The plaintiffs who filed the civil suit late on Monday evening in Washington are arguing that Israeli forces attacked US territory when they raided the US-registered ship the activists were travelling on.
On May 31 2010, Israeli forces raided a Gaza-bound flotilla of mainly Turkish activists attempting to break the Israeli blockade imposed on the Gaza Strip since 2006, killing nine Turks aboard the Mavi Marmara, the largest of the six vessels in the flotilla.
The four plaintiffs who were abroad the smaller, American-flagged Challenger I vessel, say they were shot with rubber bullets, tasered and handcuffed by Israeli commandos during the nighttime raid.
"I was screaming to them, 'This is an American ship!' There was shooting all over the place and I was afraid a gun would go off in my face," said Huwaida Arraf, one of the plaintiffs who is a lawyer and human rights activist.

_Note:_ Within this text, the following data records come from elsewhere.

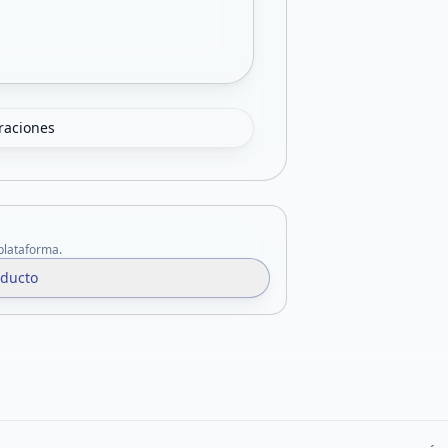
oraciones
 plataforma.
oducto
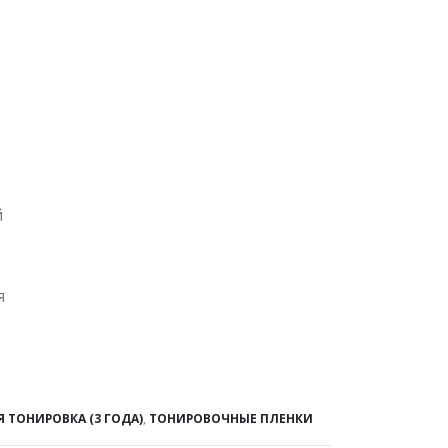
й
я
 ТОНИРОВКА (3 ГОДА)
,
ТОНИРОВОЧНЫЕ ПЛЕНКИ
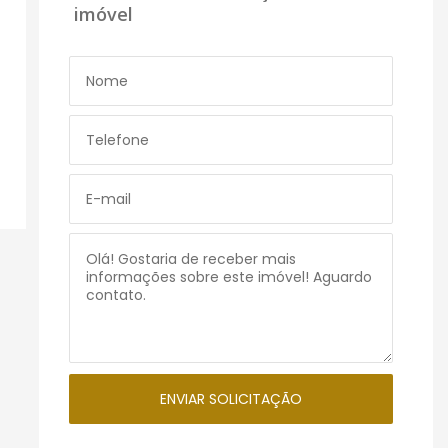
imóvel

"I was dragged and my head was pounded into the boat. They had me handcuffed and hooded and pinned to the deck. They were really rough and I was screaming."
Another plaintiff, David Schermerhorn, suffered permanent eye damage in the raid, while the Belgian plaintiff Margriet Deknopper, was shot in the face with a rubber bullet that broke her nose.
They are arguing that given the vessel there were on was a US registered and flagged ship, the raid was a breach of US sovereignty, which has not been argued in court before.
The parents of 19-year-old Turkish-American Furkan Dogan, who was one of nine people killed in the flotilla raid, had filed an unlawful death and torture suit against former Israeli Prime Minister Ehud Barak in October, because he was the minister of defence at the time.
A United Nations panel found the raid was "excessive and unreasonable".
Fatou Bensouda, the chief prosecutor at the International Criminal Court [ICC] said in November 2014 that there "is a reasonable basis to believe that war crimes, under the jurisdiction of the International Criminal Court, were committed on one of the vessels, the Mavi Marmara, when Israeli Defence Forces intercepted the Gaza Freedom Flotilla on May 31 2010".